● **Set tasks**
[1] Reproduce the passage on crypto-currency exchange regulation verbatim, between "Security tokens are" and "appropriate FCA authorisation.", inclusive.
[2] Extend the passage on crypto-currency exchange regulation, picking up immediately after its final sentence.

● **Reading text**
- - -
Security tokens are considered to be specified investments and therefore a crypto-currency exchange that lists them for trading will be undertaking one or more regulated activities. Such exchanges will therefore need the appropriate FCA authorisation.
However, all crypto-currency exchanges, regardless of whether they list security tokens or not, will need to comply with the requirements of the Money Laundering Directives.
Crypto-currency exchanges that launch their own tokens may also need to consider whether such token constitutes electronic money, and whether they are therefore operating as an electronic money issuer and need appropriate permissions from the FCA. Exchanges that operate fiat on-ramps and off-ramps (by which fiat money can be transferred to the exchange and deposited in a user’s account to purchase blockchain assets listed on the exchange, and blockchain assets sold for cash and transferred back to a user’s bank account) may also need to consider whether they are operating as a payment services-provider and need appropriate permissions.
- - -
● **Raw data**
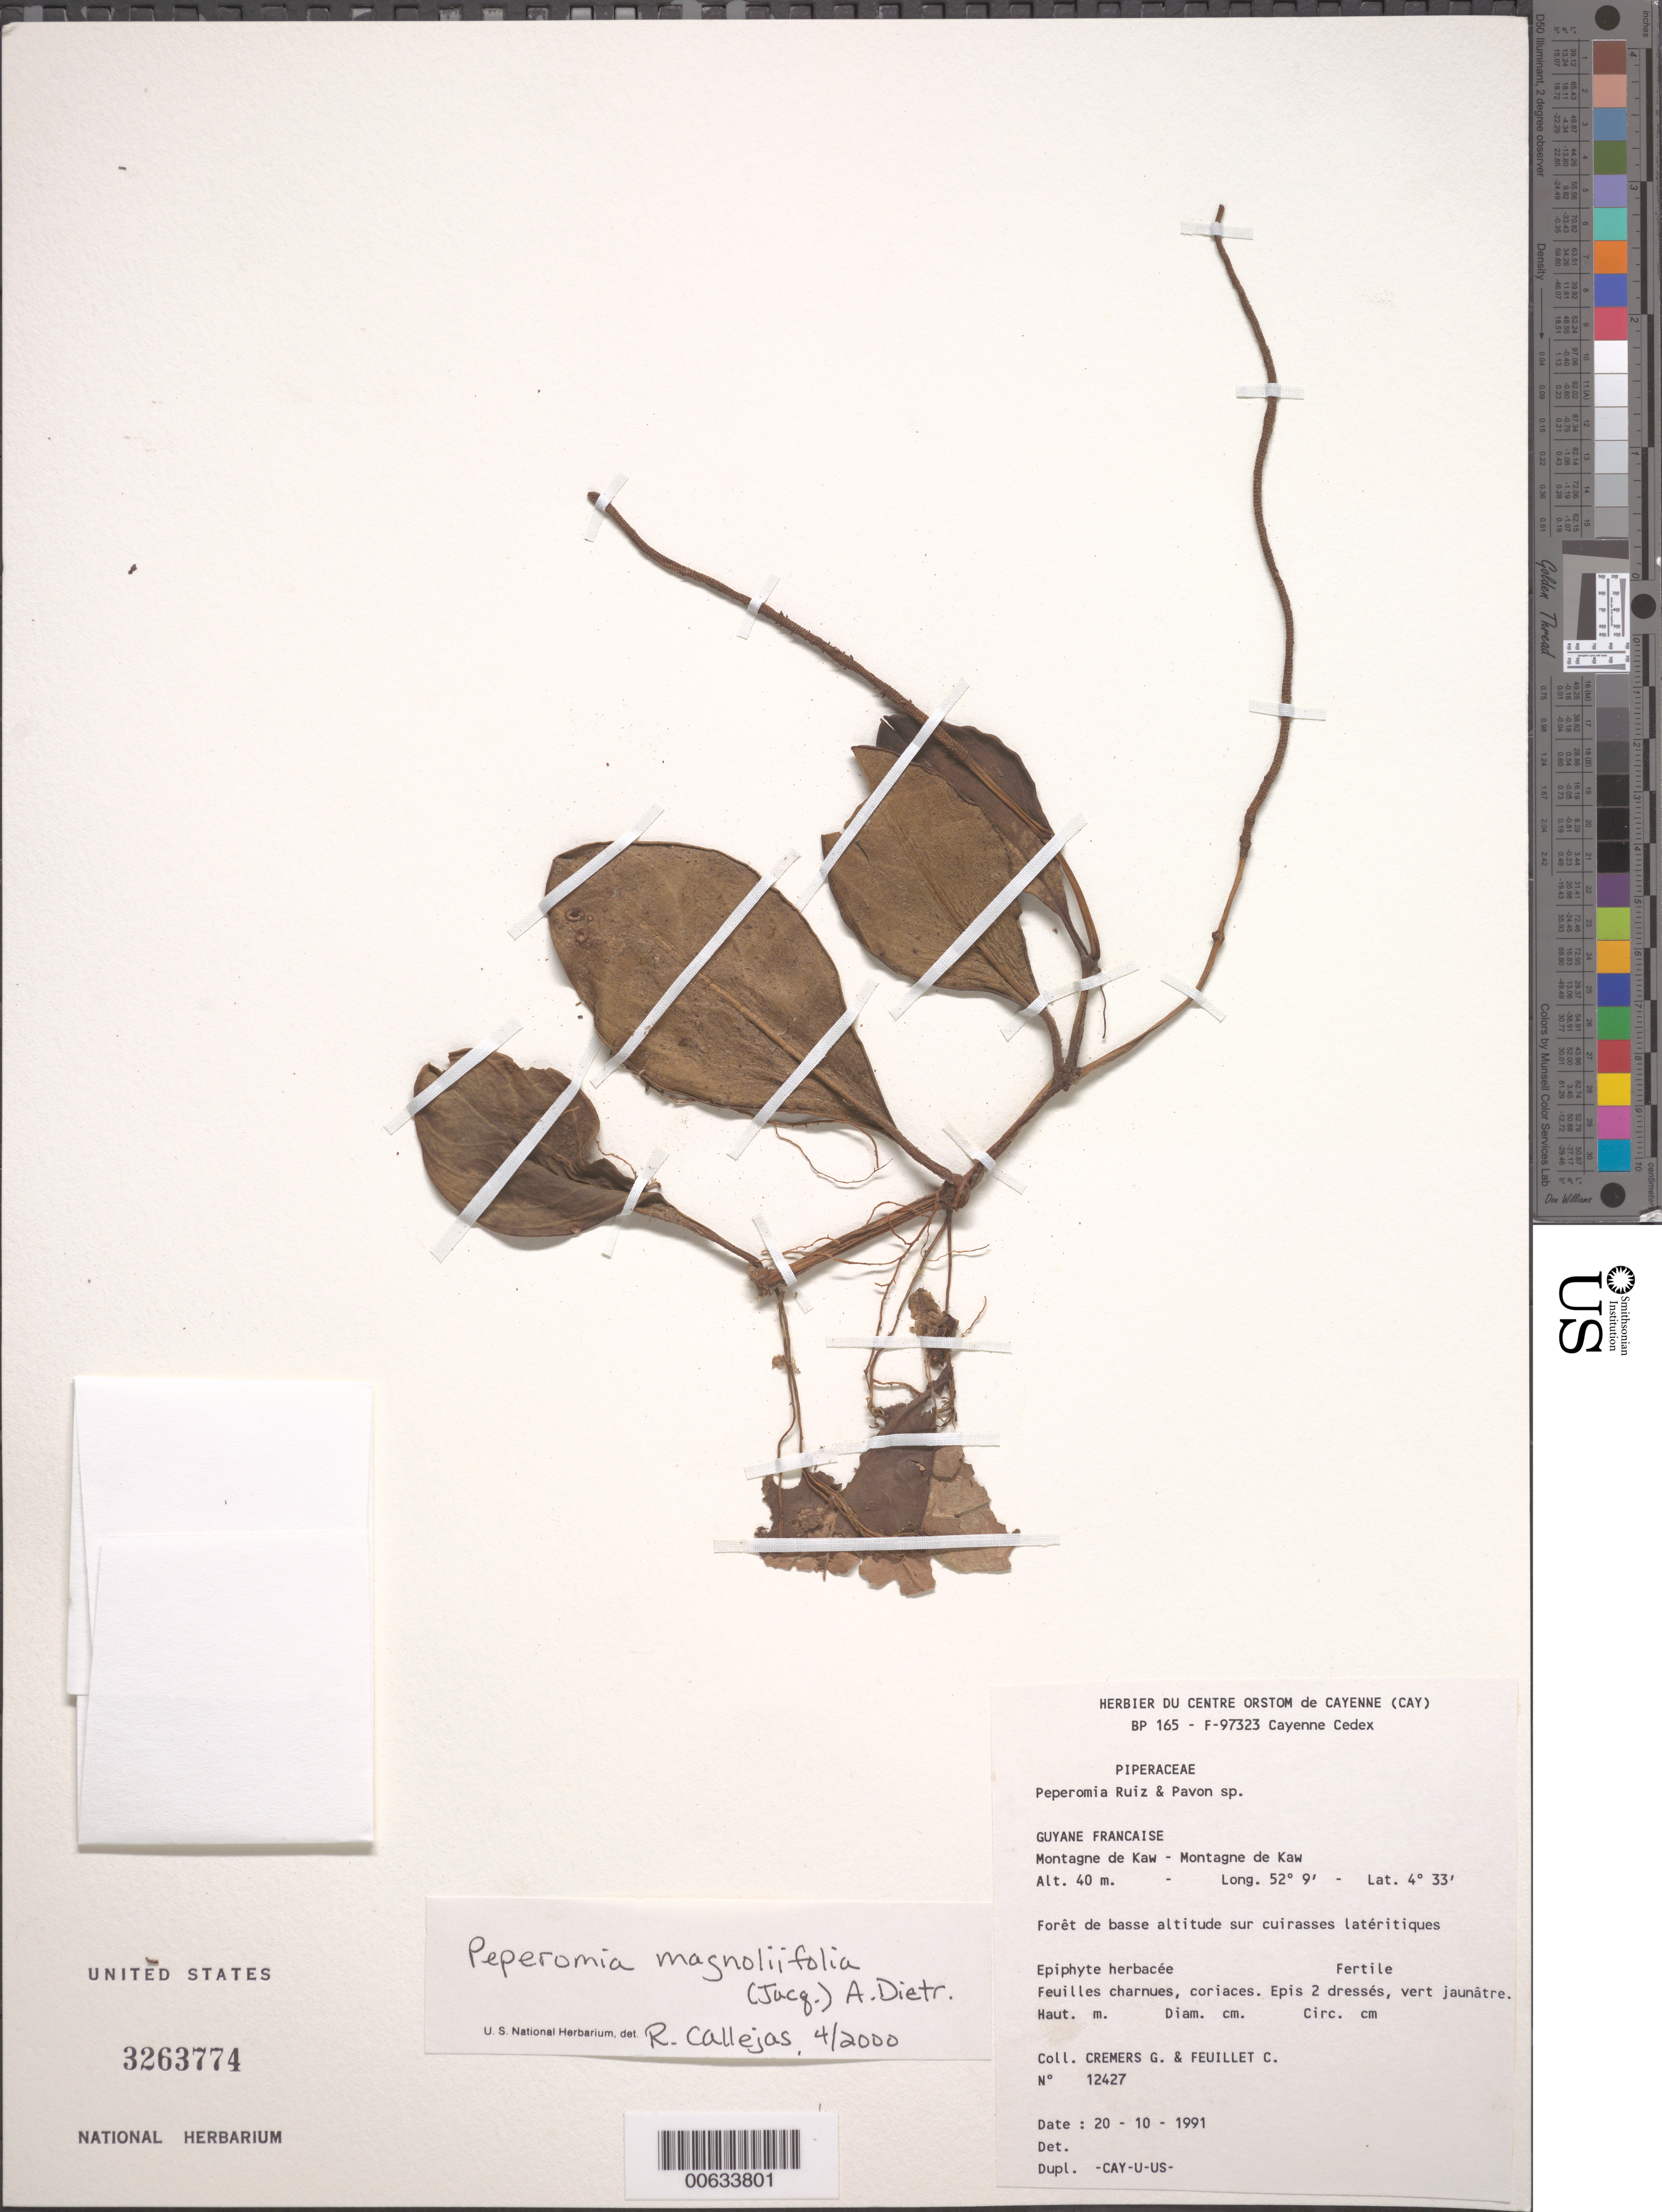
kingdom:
- - -
● **Results for the exercise**
[1]
Security tokens are considered to be specified investments and therefore a crypto-currency exchange that lists them for trading will be undertaking one or more regulated activities. Such exchanges will therefore need the appropriate FCA authorisation.

[2]
Subject to the types of services, other asset classes and level of discretion or control an exchange operator is looking to exert, the exchange may also need to be authorised as an organised trading facility or multilateral trading facility.
Investment firms are increasingly using computer algorithms to set parameters (such as timing, price, quantity and post-trade processing) for trading in financial instruments with little or no human intervention (algorithmic trading). Some algorithmic trading is 'high frequency' (HFT) in that it is characterised by the presence of low latency infrastructure, minimal to no human intervention and a high message intraday rate. These technological developments have a number of potential advantages: increased liquidity, lower transaction costs, increased volumes, improved pricing efficiency and execution of orders, narrower spreads and reduced short-term volatility.
However, there is also the potential for these developments to cause rapid, significant market distortion and increase the speed of shock transmission across different markets. For example, there are concerns over increased volatility and the ability of algorithmic and high-frequency traders to withdraw liquidity at any time, the potential for high-order cancellation rates and increased systemic risk. These risks have driven the need for more regulation in this area.
In Europe, the second Markets in Financial Instruments Directive (which applied from 3 January 2018) regulates and supervises algorithmic and high-frequency trading, imposing comprehensive requirements on traders and trading venues.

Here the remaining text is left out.